Photo exhibit captures vaudeville era


A photo exhibit coming to the Butler museum captures a forgotten slice of Americana – the vaudeville act – on a personal level.

“The Vaudeville Team of Jesse Block and Eva Sully: A Family Photographic Album” opens Wednesday at the Butler Institute of American Art, and runs through Dec. 27.

It includes 147 photos from the collection of husband-wife vaudeville team Block (1901-1983) and Sully (1901-1990).

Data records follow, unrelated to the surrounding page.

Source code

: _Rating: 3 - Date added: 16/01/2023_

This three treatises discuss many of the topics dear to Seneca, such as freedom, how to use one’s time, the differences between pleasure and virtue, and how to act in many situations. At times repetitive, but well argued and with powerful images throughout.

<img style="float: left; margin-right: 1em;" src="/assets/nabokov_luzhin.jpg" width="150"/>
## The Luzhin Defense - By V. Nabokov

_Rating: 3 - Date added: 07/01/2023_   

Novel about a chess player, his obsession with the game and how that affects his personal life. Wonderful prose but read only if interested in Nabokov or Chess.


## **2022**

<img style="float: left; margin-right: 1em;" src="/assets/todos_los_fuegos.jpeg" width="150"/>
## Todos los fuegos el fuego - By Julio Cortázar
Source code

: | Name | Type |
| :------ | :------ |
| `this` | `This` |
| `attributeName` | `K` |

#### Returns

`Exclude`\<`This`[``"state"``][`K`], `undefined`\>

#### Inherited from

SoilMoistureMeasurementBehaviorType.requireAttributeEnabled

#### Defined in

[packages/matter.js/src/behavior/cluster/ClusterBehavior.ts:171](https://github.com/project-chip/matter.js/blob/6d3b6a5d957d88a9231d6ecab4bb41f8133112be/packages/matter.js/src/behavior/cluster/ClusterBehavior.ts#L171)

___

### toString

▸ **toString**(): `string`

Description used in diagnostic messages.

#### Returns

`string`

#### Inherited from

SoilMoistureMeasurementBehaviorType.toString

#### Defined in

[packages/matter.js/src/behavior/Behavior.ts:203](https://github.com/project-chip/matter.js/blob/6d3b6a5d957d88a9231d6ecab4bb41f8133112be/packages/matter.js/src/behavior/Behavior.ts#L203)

The exhibit documents the career of the duo, which ran from 1926 to 1948. It also includes inscribed photos from their friends in the entertainment industry, including George Burns and Gracie Allen, Bert Wheeler, Eddie Cantor, Benny Goodman, Fanny Brice, James Cagney, Phil Harris and Alice Faye, Jack Benny, Bing Crosby, Jerry Lewis, Maurice Chevalier, Bob Hope, Ed Sullivan, Jimmy Durante and Frank Sinatra.

How the photos made their way to the Butler is a story in itself.

The photo albums, kept by Sully, were brought to Youngstown by Rosemarie de Salle, a Youngstown native who moved to New York in 1936, where she worked for talent agency Music Corporation of America. De Salle shared an apartment with Sully after Block died. She inherited the photos when Sully passed away.

De Salle’s niece, Linda Czopur of Canfield, eventually inherited the photos.

Richard C. Mitchell, a retired professor at Youngstown State University who led the school’s art department and founded its photography program, is the curator of the Butler exhibit. He learned of the photos because his daughter, Lindsay, is married to the Czopurs’ son, Eddie.

Mitchell described the exhibit as a unique and personal collection that documents entertainment history. But it also includes photos of national leaders, including Gen. Mark Clark thanking Block and Sully for entertaining his troops in Austria in 1946; Eleanor Roosevelt and then-Sen. John F. Kennedy; and an interesting one of J. Edgar Hoover with Jesse Block and an unidentified man pointing guns at the photographer.

Mitchell hopes viewers find the exhibit a pleasant surprise. “While they may never have heard of Block and Sully, the more-seasoned viewers will recognize old friends that entertained them as they grew up, and younger viewers will be challenged to appreciate history before their time,” he said.

Mitchell will give talks on the exhibit at 2 p.m. Oct. 25 in the museum’s Mesaros Galleries, and at 2 p.m. Nov. 8 in the Beecher Center Auditorium.